Da haben wohl immer noch einige den Schuss nicht gehört. Ein geheim verhandeltes Abkommen, das Einfluss auf wesentliche Lebensbereiche der Bürger nimmt und Großkonzernen die Chance gibt, ihnen unpassende nationale Gesetze bereits in der Entstehungsphase in ihrem Sinne zu beeinflussen – das ist heute nicht mehr durchsetzbar. Die EU-Kommission mag durch die EU-Verträge legitimiert sein, Handelsabkommen zu schließen – aber nirgends steht geschrieben, dass dies intransparent und im Sinne mulitnationaler Konzerne geschehen soll. Die neoliberale Entwicklung der letzten 20 Jahre und insbesondere die Finanzkrise haben gezeigt, dass die Macht in den Händen grauer Männer nicht gut aufgehoben ist – Reichtum und Armut vermehren sich dort, wo vor zwanzig Jahren noch so etwas wie eine nivellierte Mittelstandsgesellschaft existierte.

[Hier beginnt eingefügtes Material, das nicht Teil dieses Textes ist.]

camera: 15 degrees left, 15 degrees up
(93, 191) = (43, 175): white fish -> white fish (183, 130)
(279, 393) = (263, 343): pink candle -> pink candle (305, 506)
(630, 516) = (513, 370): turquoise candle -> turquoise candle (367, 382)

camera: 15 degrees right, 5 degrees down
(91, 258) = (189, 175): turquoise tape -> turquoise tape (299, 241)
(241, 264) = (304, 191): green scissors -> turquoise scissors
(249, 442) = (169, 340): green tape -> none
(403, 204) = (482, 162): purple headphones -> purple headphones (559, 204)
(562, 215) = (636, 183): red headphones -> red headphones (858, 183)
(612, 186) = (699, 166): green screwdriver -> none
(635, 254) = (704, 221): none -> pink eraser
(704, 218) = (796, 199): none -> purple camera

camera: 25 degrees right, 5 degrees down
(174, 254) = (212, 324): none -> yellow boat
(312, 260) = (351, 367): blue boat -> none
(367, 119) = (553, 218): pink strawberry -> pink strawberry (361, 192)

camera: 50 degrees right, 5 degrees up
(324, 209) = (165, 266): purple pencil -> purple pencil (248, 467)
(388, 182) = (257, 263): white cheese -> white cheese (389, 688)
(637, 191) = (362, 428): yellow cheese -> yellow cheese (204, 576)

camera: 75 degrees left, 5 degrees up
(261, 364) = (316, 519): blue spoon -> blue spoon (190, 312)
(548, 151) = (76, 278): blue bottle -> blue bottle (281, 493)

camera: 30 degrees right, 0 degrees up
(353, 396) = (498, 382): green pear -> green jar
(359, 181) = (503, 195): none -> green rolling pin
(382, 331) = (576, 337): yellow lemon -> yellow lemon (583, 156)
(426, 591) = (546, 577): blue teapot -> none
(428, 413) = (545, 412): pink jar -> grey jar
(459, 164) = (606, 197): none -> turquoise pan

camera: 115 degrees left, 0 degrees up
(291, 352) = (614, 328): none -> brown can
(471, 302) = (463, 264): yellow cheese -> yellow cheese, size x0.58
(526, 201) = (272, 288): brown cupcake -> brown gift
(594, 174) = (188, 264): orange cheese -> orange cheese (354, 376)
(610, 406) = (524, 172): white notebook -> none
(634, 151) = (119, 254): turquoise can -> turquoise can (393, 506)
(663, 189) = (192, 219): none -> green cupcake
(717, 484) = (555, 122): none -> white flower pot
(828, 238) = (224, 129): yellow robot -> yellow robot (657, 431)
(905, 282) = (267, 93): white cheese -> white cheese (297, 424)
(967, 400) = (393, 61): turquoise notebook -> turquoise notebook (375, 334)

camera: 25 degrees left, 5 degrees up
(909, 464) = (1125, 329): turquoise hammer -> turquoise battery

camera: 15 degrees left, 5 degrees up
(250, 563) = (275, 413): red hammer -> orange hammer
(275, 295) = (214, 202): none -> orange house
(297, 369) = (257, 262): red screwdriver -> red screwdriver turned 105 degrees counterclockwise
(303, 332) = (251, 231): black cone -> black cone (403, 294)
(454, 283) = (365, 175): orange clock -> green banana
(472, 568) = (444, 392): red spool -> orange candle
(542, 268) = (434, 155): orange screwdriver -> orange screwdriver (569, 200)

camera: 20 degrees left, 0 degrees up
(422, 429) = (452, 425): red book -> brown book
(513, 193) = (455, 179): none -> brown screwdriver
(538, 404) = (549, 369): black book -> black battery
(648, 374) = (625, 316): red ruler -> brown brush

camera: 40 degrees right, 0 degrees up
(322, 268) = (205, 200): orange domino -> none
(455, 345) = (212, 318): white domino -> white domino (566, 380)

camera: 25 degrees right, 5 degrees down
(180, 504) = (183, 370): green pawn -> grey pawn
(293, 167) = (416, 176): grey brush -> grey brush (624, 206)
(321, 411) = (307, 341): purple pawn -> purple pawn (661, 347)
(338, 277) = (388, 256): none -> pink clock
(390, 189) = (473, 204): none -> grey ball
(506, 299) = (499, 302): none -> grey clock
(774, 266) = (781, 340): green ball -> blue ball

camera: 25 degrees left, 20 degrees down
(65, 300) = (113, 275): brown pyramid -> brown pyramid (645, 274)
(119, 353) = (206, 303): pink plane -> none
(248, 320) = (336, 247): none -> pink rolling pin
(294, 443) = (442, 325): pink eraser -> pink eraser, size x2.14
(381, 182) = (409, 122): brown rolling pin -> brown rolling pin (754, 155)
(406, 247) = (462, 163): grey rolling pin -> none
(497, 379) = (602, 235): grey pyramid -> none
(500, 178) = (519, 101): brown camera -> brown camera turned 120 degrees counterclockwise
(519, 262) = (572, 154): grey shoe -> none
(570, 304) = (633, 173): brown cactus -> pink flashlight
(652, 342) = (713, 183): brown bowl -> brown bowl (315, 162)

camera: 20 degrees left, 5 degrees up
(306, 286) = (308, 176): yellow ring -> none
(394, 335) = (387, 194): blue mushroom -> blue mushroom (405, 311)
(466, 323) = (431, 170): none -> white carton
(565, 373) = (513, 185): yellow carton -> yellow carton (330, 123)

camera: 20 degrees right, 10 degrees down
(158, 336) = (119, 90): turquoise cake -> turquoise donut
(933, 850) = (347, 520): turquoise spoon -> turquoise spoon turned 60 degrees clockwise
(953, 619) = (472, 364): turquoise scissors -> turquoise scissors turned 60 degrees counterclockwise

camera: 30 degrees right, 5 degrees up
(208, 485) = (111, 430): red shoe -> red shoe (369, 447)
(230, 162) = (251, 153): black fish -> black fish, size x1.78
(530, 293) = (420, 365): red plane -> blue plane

Aber ganz abgesehen von der Frage der Transparenz und der möglicherweise nicht ganz so einwandfreien demokratischen Legitimierung des EU-Parlaments (das im Gegensatz zu jedem anderen Parlament keine eigenen Gesetzesvorschläge machen darf und dessen Abgeordnete je nach Land eine erheblich unterschiedliche Anzahl Stimmen für ihre Wahl benötigen) – die Regeln der EU besagen nun einmal, dass Verträge von allen 28 Ländern unterzeichnet werden müssen, damit sie gültig werden. Und wenn statt Wallonien sich Österreich oder die Bundesrepublik gegen CETA entschieden hätte, dann wäre die Situation exakt dieselbe: CETA kann nur inkraft treten, wenn alle zustimmen. Jetzt zu behaupten, das sei undemokratisch und eine Mini-Region lähme ganz Europa, ist äußerst schlechter Stil.

Es bleibt zu hoffen, dass zukünftige Verträge von vornherein mit der Zivilgesellschaft besprochen werden. Es darf nicht sein, dass Großkonzerne sich in Verhandlungen einkaufen dürfen, Abgeordnete aber nicht einmal das Recht haben, die Vertragsentwürfe in gewohnter Form zu studieren und mit ihren Wählern zu diskutieren – wie wir es Anfang des Jahres auch mit dem großen CETA-Bruder TTIP erlebt haben. Handelt Verträge aus – aber lasst uns nicht mehr im Nebel stehen, sondern erklärt uns Eure Schachzüge. Und nehmt unsere Kritik auf. Denn die Zeit des Neoliberalismus ist abgelaufen.